Despite all the sparkling distraction, it is still very easy to see the time on this watch as the 11 pink gold hour markers within a titanium hour ring set with 281 diamonds contrast beautifully with the dial and the hand-polished pink gold hands. All of this is housed in a 42.6 x 9.2 mm mirror-polished rose gold case set with 55 baguette-cut diamonds outfitted with De Bethune’s signature floating lugs. These lugs are spring loaded so that when the strap is secured, they pull down to hug the wrist, fixing the watch in place. The thin bezel makes the watch wear small but look bigger than it really is. The titanium floating lugs are set with 184 baguette-cut and 112 brilliant-cut diamonds, while the crown—placed at 12 o’clock for maximum comfort—is set with one beautiful rose-cut diamond, whose vintage cut is in sharp contrast to the sci-fi-like mechanics. The strap buckle in titanium is likewise set with 146 brilliant-cut diamonds.
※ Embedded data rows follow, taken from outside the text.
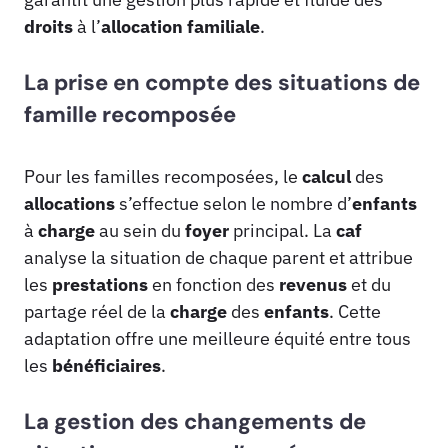
droits
à l’
allocation familiale
.
La prise en compte des situations de
famille recomposée
Pour les familles recomposées, le
calcul
des
allocations
s’effectue selon le nombre d’
enfants
à
charge
au sein du
foyer
principal. La
caf
analyse la situation de chaque parent et attribue
les
prestations
en fonction des
revenus
et du
partage réel de la
charge
des
enfants
. Cette
adaptation offre une meilleure équité entre tous
les
bénéficiaires
.
La gestion des changements de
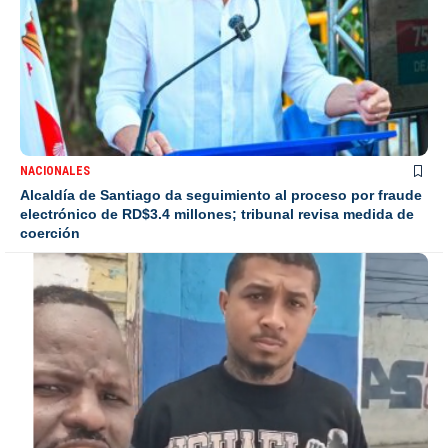
NACIONALES
Alcaldía de Santiago da seguimiento al proceso por fraude
electrónico de RD$3.4 millones; tribunal revisa medida de
coerción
“Art in Time has always been about more than just showcasing extraordinary timepieces,” said Pierre Jacques, CEO of De Bethune. “It’s about celebrating the artistry, creativity and passion that goes into watchmaking. As they mark their fifth anniversary, we are extremely grateful for the incredible journey and the timeless bond between art and horology. Here’s to many more years of innovation, collaboration, and celebrating the beauty of time.”
MORE THAN JUST A WATCH BOUTIQUE
The Art in Time gallery also offers a variety of clocks and adjacent art and objects by Abrasax, L’Epée 1839, Buben&Zörweg, Reuge, Around Five, Florian Schlumpf and Marc Newson. The latter might be the most prominent among these names for most, though many may not know that Newson has always been enamoured of the watch industry, collaborating with brands like Ikepod and Jaeger-LeCoultre during his long career. Art in Time carries Newson’s Hourglass, a beautiful object hand-blown from one piece of borosilicate glass. This special creation contains stainless steel nanoballs precisely 0.6 mm in diameter with perfectly spherical shapes coated with fine gold and silver that measure the time for 10, 30 or 60 minutes depending on the size of hourglass chosen.
The wall-filling clocks by Florian Schlumpf have been carried by the store ever since it opened. These objects allow the Swiss clockmaker to use his art and engineering expertise to explore his philosophy of time. As a result, Schlumpf’s clocks do not merely measure hours and minutes but present a personal introspective on the passing of time in a more mindful way.
Reuge, which was purchased by De Bethune in 2023, is Switzerland’s remaining luxury music box maker. Founded in 1865, forward-thinking and innovative objects have defined the brand just as much as its respect for traditional craftsmanship, which is evident in the wide range of products it issues. Likewise for clockmaker L’Épée, which was founded in 1839 and specialises in unusual and interesting clock designs.
“This is a wonderful project built not on assembling brands to draw public volume, but to work around the values and aspects of traditional watchmaking,” said Stephen Forsey of Greubel Forsey during the 2019 opening event in Monaco.
According to Mr. Scheufele, each of the maisons involved in Art in Time are about quality, creativity, innovation and audacity. “We are delighted with the results of our first five years in Monaco,” he says. “They exceed our expectations and reinforce the idea that such a place must exist in order to represent independent watchmakers with due dignity.”